— Document segment —
Consumerism
During The Twenties, GNP rose from $74 billion to $104.4 billion. (TFC, Vol. III, p. 25) and the buying power of wages increased 50% from 1913 to 1927 (Id, p. 96)
The Twenties saw the development of Madison Avenue and the mass marketing of products. Modern advertising techniques, such as celebrity testimonials originated in The Twenties. Radio ads, billboards and mass circulation magazines became ubiquitous. By 1925, magazines and newspapers owed 70% of their total income of $1.3 billion to ad revenues. (TFC Vol. III, p. 118) Brand slogans that lasted decades appeared: “The pause that refreshes”,- Coca Cola; “I’d walk a mile for a Camel”, “Good to the Last Drop”- Maxwell House Coffee”. The goal was to increase consumption. And the goal was achieved: The Twenties saw the beginning of the “consumer society”.

— Work to do —
A – In the passage on Twenties consumerism, transcribe the text that starts at the words "Consumerism" and stops after "(Id, p. 96)".
B – Condense the paragraph of the consumerism passage that opens with "The Twenties saw the development" into a bulleted list that keeps its main facts.

— Material shown —
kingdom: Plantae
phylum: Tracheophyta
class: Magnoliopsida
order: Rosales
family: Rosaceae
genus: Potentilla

---

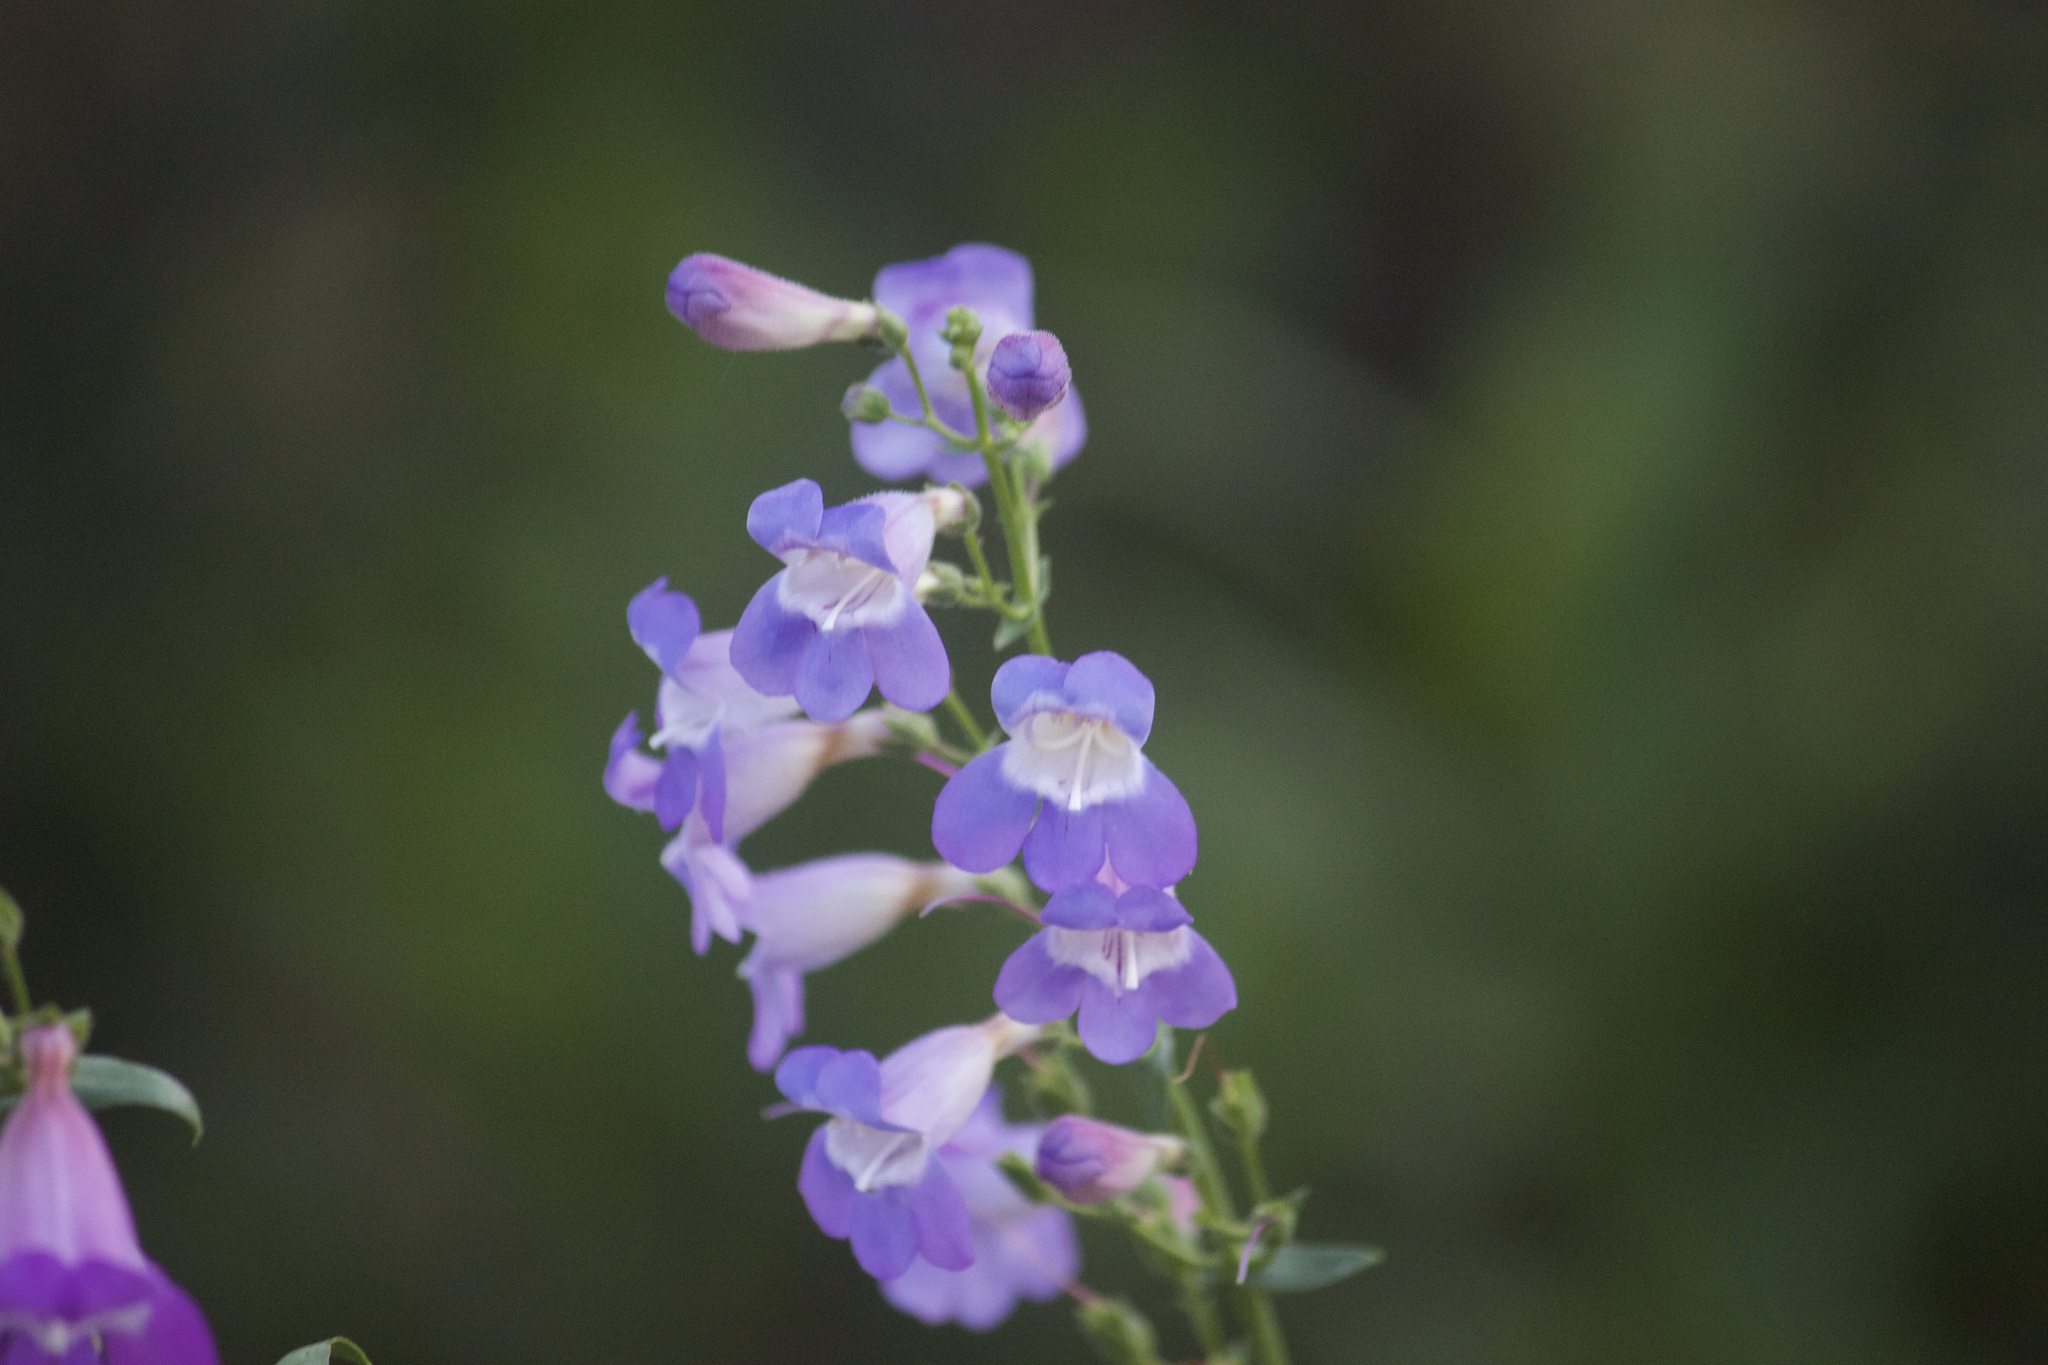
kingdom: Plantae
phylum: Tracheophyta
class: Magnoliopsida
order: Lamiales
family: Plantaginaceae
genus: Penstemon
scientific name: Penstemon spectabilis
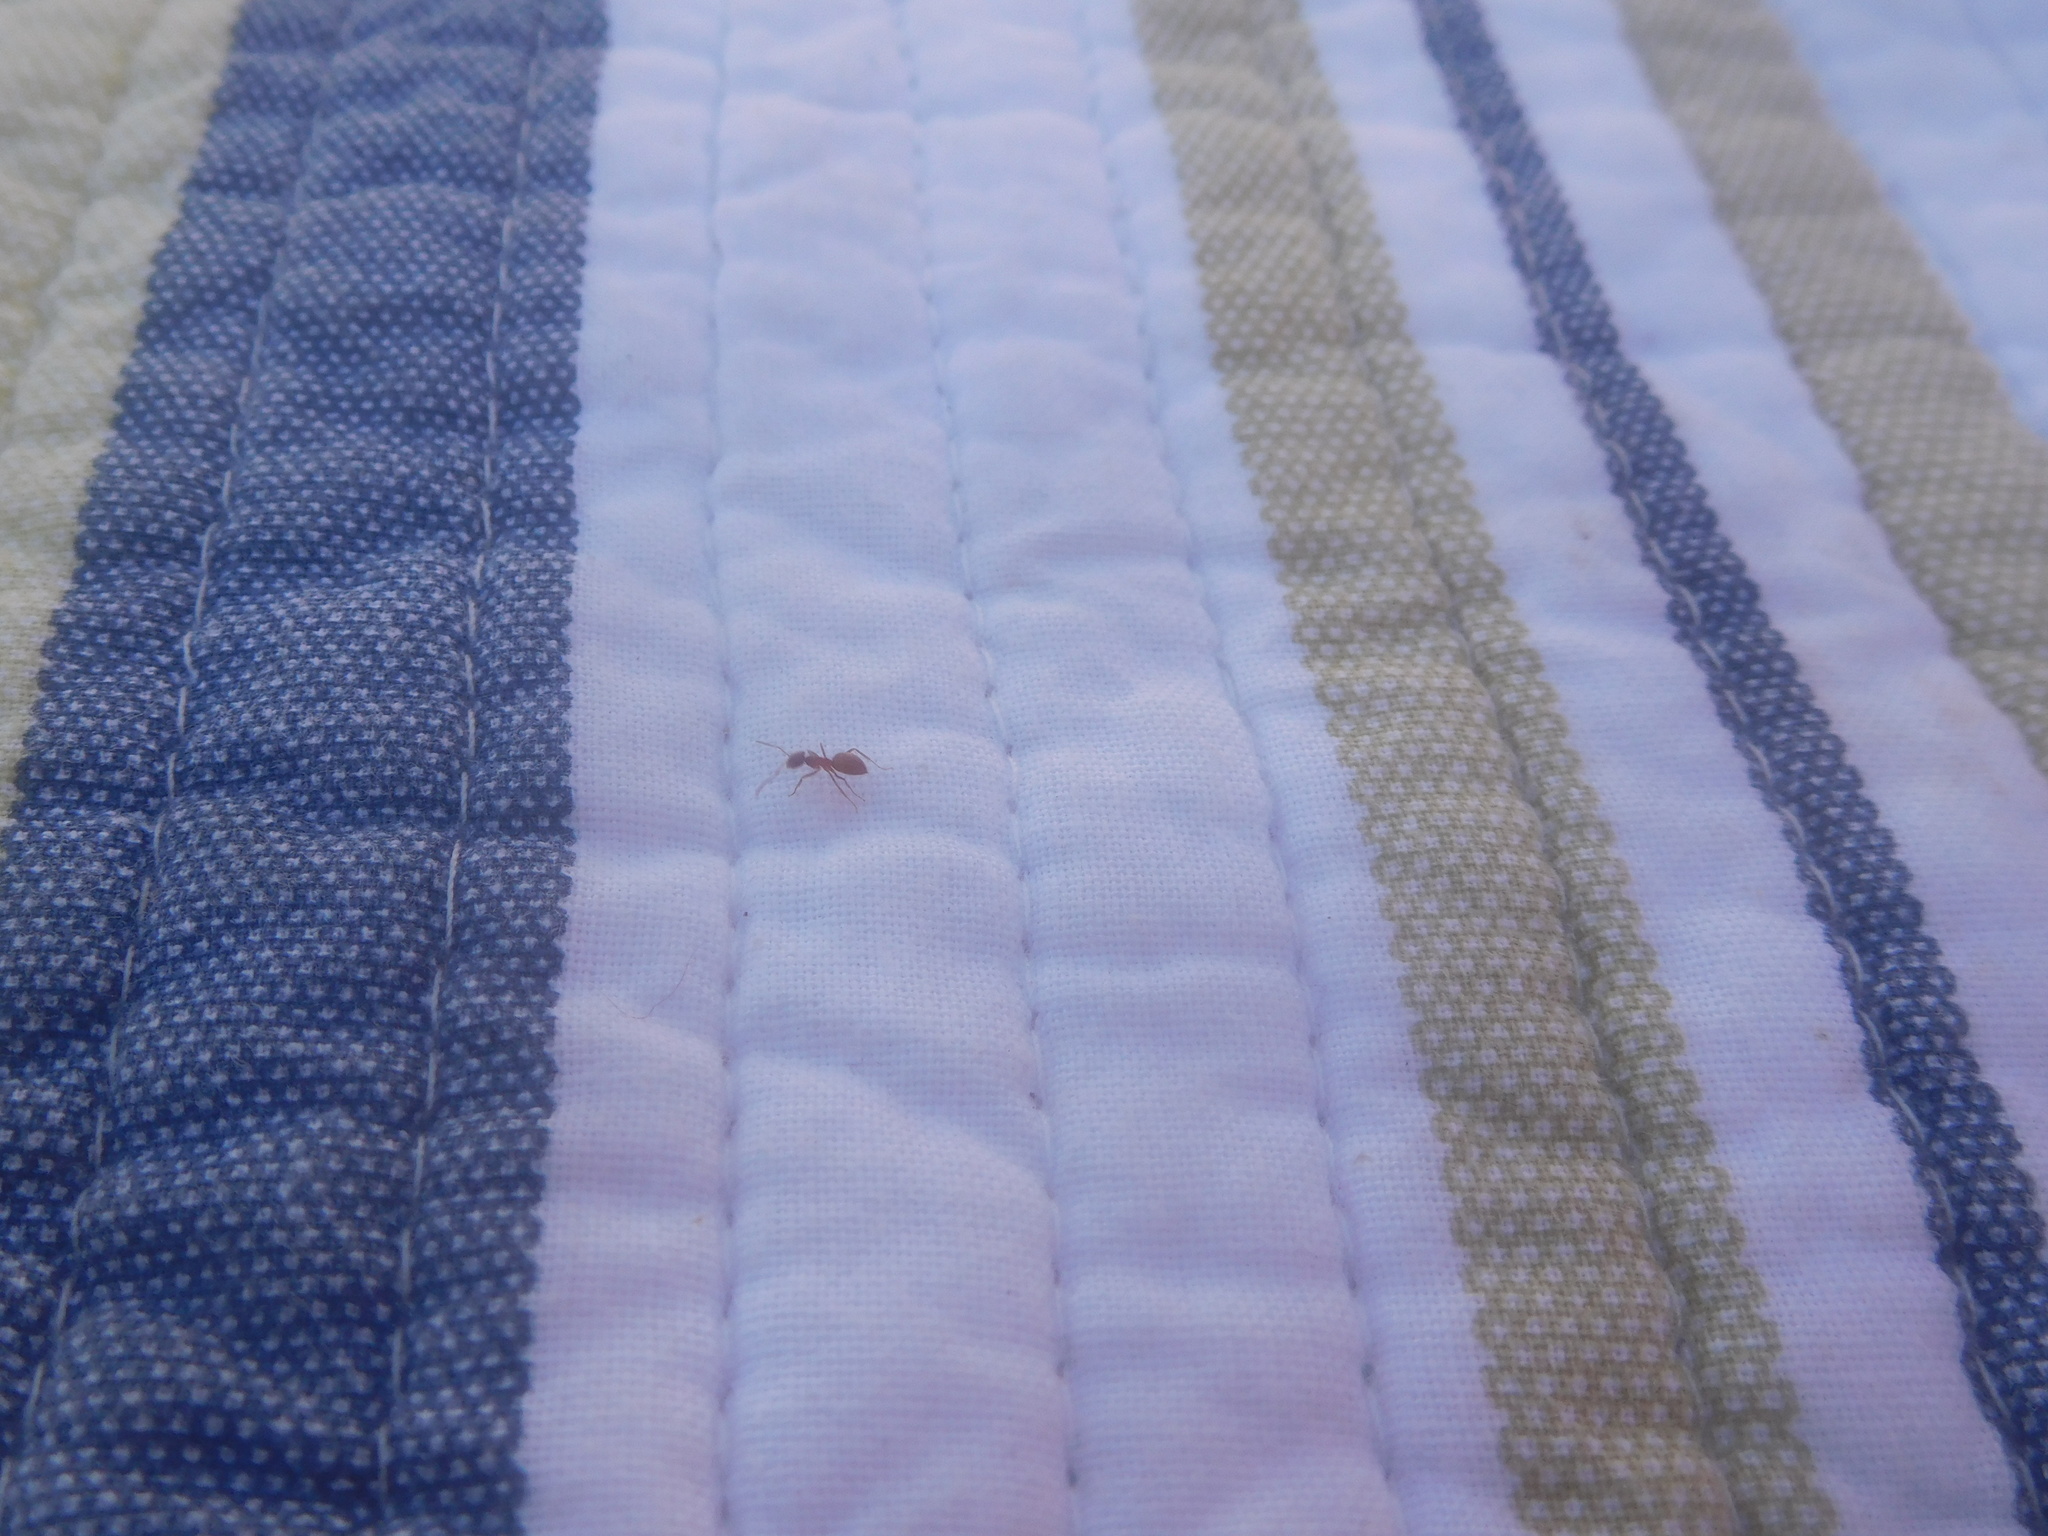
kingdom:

— Expected results —
A –
Consumerism
During The Twenties, GNP rose from $74 billion to $104.4 billion. (TFC, Vol. III, p. 25) and the buying power of wages increased 50% from 1913 to 1927 (Id, p. 96)

B –
- Madison Avenue and the mass marketing of products developed in the Twenties.
- Modern advertising techniques, such as celebrity testimonials, originated then.
- Radio ads, billboards, and mass circulation magazines became ubiquitous.
- By 1925, ad revenues made up 70% of the $1.3 billion total income of magazines and newspapers.
- Brand slogans that lasted decades appeared, including "The pause that refreshes" (Coca Cola), "I'd walk a mile for a Camel," and "Good to the Last Drop" (Maxwell House Coffee).
- The goal was to increase consumption, and it was achieved. The Twenties saw the beginning of the "consumer society."